Another GABA booster is vigabatrin (gamma-vinyl-GABA, or GVG), a drug used in some countries to treat epilepsy. GVG works by blocking an enzyme, GABA transaminase, that chemically breaks down GABA, causing the neurotransmitter to build up inside neurons. These neurons normally release their stores of GABA in response to a surge of dopamine, such as the one that accompanies a cocaine binge. By boosting GABA stores, GVG greatly enhances the inhibitory firepower of these neurons, suppressing the cocaine high and giving addicts less reason to use. GVG thus calms an overactive reward system rather than shutting it down entirely, which may reduce its potential side effects.

So far GVG is faring well in small-scale trials. According to Jonathan Brodie, a psychiatrist at the New York University School of Medicine, 14  of 50 addicts (or 28 percent) who were given GVG in an unpublished study that he and his colleagues conducted in Mexico were clean for the last three of nine weeks of treatment as compared with four of 53 addicts (or 7.5 percent) given a placebo. Catalyst Pharmaceutical Partners in Coral Gables, Fla., is now testing the compound in 180 cocaine addicts in the U.S. and expects results later this year.

A more far-reaching potential remedy taps the body’s immune system to target cocaine circulating in the blood. Because the cocaine molecules are too small to provoke a strong immune response, developers link the drug to larger molecules, such as a bacterial toxin, that powerfully invigorate immune cells. Some of these cells churn out antibodies against the attached cocaine molecules that, after immunity is established in six to 10 weeks, are poised to prevent cocaine from entering the brain whenever a person uses it, undercutting the potential high. In studies of cocaine-obsessed rats and in small-scale clinical trials, the vaccine spawned the production of anticocaine antibodies and decreased cocaine use. Unlike a neurotransmitter-based remedy, however, a vaccine is unlikely to quell cravings or ease withdrawal.

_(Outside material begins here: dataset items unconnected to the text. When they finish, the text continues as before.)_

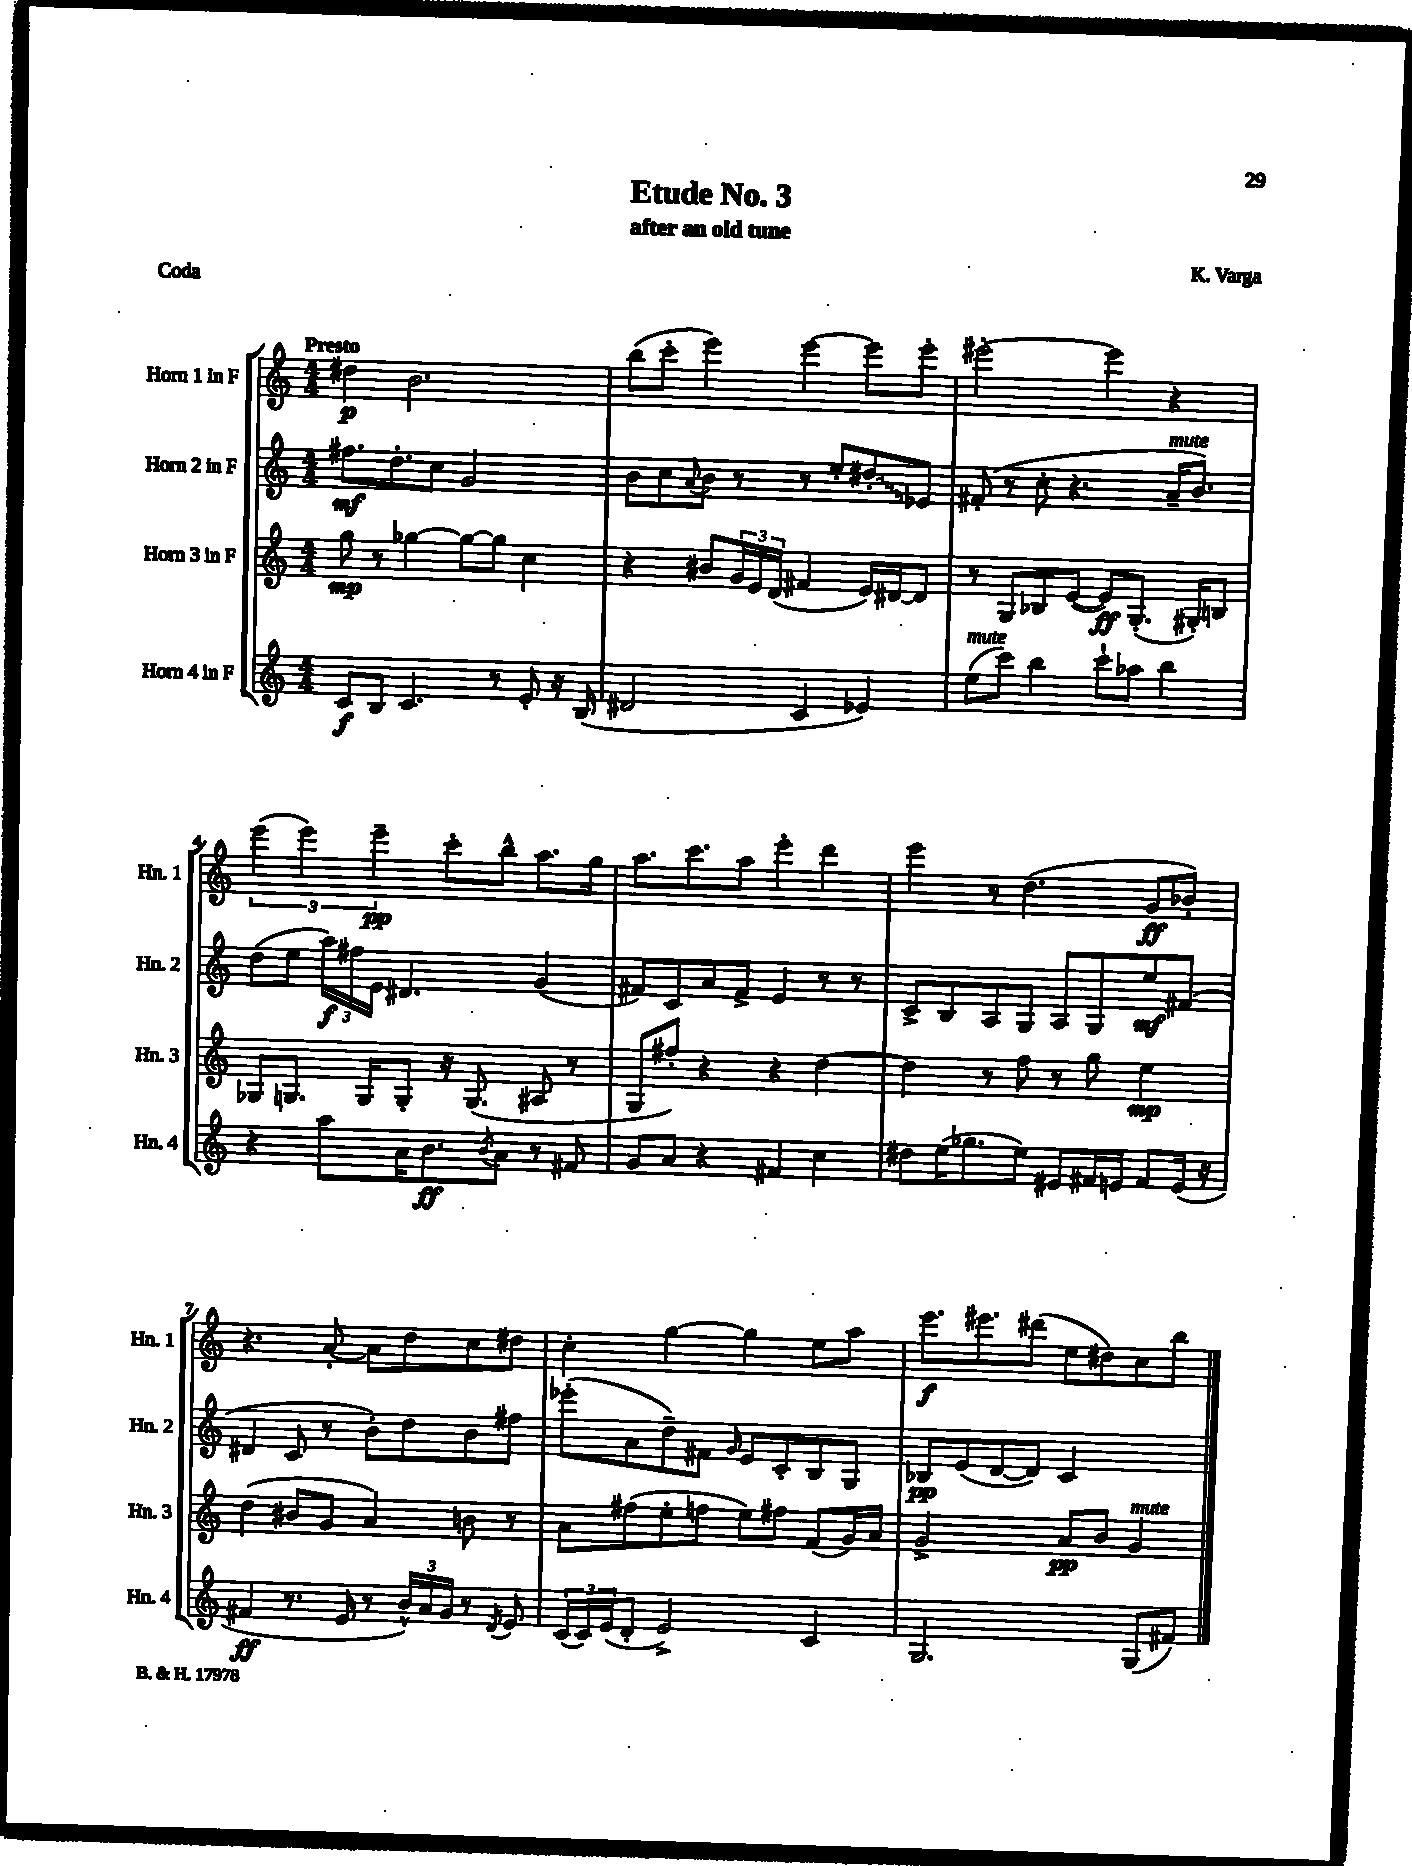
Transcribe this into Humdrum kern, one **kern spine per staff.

**kern	**kern	**kern	**kern
*staff4	*staff3	*staff2	*staff1
*clefG2	*clefG2	*clefG2	*clefG2
*k[]	*k[]	*k[]	*k[]
*M4/4	*M4/4	*M4/4	*M4/4
8c	8gg	8.ff#	4dd#
8B	8r	.	.
.	.	8.dd'	.
4.c	[4gg-	.	2.b
.	.	8cc	.
.	8gg-_	2g	.
8r	8gg-]	.	.
8e'	4cc	.	.
16r	.	.	.
(16B	.	.	.
=	=	=	=
2d#	4r	8b	(8bb
.	.	8cc	8ccc'
.	.	8qqa	.
.	8b#	8b	4eee)
.	24g	8r	.
.	24e	.	.
.	(24d	.	.
4c	4f#	8r	[4eee
.	.	8ee'	.
4e-)	16e)	8dd#'	8eee]
.	[16d#	.	.
.	8d#]	8e-	8eee'
=	=	=	=
(8ee	8r	(8f#'	[2eee#'
8ccc)	8G	8r	.
4bb	8B-	8cc'	.
.	([8e	4.r	.
8ccc`	8e])	.	4eee#]
8aa-	(8.G'	.	.
4bb	.	16a~	4r
.	16G#')	8.b)	.
.	8B	.	.
=	=	=	=
4r	8G-	(8dd	(6eee
.	8.G	8ee	.
.	.	.	6eee)
8aa	.	24aa)	.
.	.	24ff#	.
.	16G	.	.
.	.	24e	6eee~
16a	8G'	4.d#	.
8.b	.	.	.
.	16r	.	8ccc'
.	(8.G	.	.
8qb	.	.	.
8a	.	.	8bb^^
8r	8A#	(4g	8.aa
8f#	8r	.	.
.	.	.	16gg
=	=	=	=
8g	8G	8f#)	8.aa
8a	8ff#')	8c	.
.	.	.	8.ccc
4r	4r	8a	.
.	.	8f#^	8aa
4f#	4r	4e	4eee'
4cc	[4dd	8r	4ddd
.	.	8r	.
=	=	=	=
8dd#	4dd]	8c^	4eee
(16ee	.	8B	.
8.gg-	.	.	.
.	8r	8A	8r
8ee)	8ff	8G	(4.dd
8e#	8r	8A	.
16f#	8gg	8G	.
16e	.	.	.
8f#	4ee	8ee	8g
(16e	.	(8f#	8b-')
16r	.	.	.
=	=	=	=
4f#	(4dd	4d#	4.r
8.r	8b#	8c	.
.	8g	8r	[8a'
16e	.	.	.
8r	4a)	8b')	8a]
24b^^)	.	8dd	8dd
24a	.	.	.
24g	.	.	.
8r	8b	8b	8cc
8qd	.	.	.
8e	8r	8ff#	8dd#
=	=	=	=
(24c	8a	(8eee-'	4cc'
24c)	.	.	.
(24e	.	.	.
8d'	(8ff#	8a	.
2e^)	8ee'	8dd~)	[4gg
.	8ff	8f#	.
.	.	16qqg	.
.	8ee)	8e	4gg]
.	8ff#	8c'	.
4c	(8f	8B	8ee
.	16g)	8G	8aa
.	16a	.	.
=	=	=	=
2.G	2g^	8B-	8.eee
.	.	(8e	.
.	.	.	8.eee#
.	.	[8d	.
.	.	8d])	(8ddd#
.	8a	2c	8ee
.	8b	.	8dd#)
(8G	4g	.	8cc
8f#)	.	.	8bb
==	==	==	==
*-	*-	*-	*-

No one knows whether such a vaccine, or any of the other possible antidotes to cocaine dependence, will prove to be safe and effective in trials involving large numbers of addicts. Unfortunately, big pharma may resist sinking money into such trials. The NIDA’s Volkow warns that companies see little payoff in treating destitute drug addicts, especially because many insurance companies do not cover addiction treatments. Undeterred, neuroscientists are continuing to look for new ways of combating addiction while also fighting the false perception that compulsive drug use is a symptom of character flaws. “We can be at the mercy of drugs that inflict damage to brain tissue representing control functions,” Volkow says. But that idea, she admits, will be slow to seep into the public consciousness.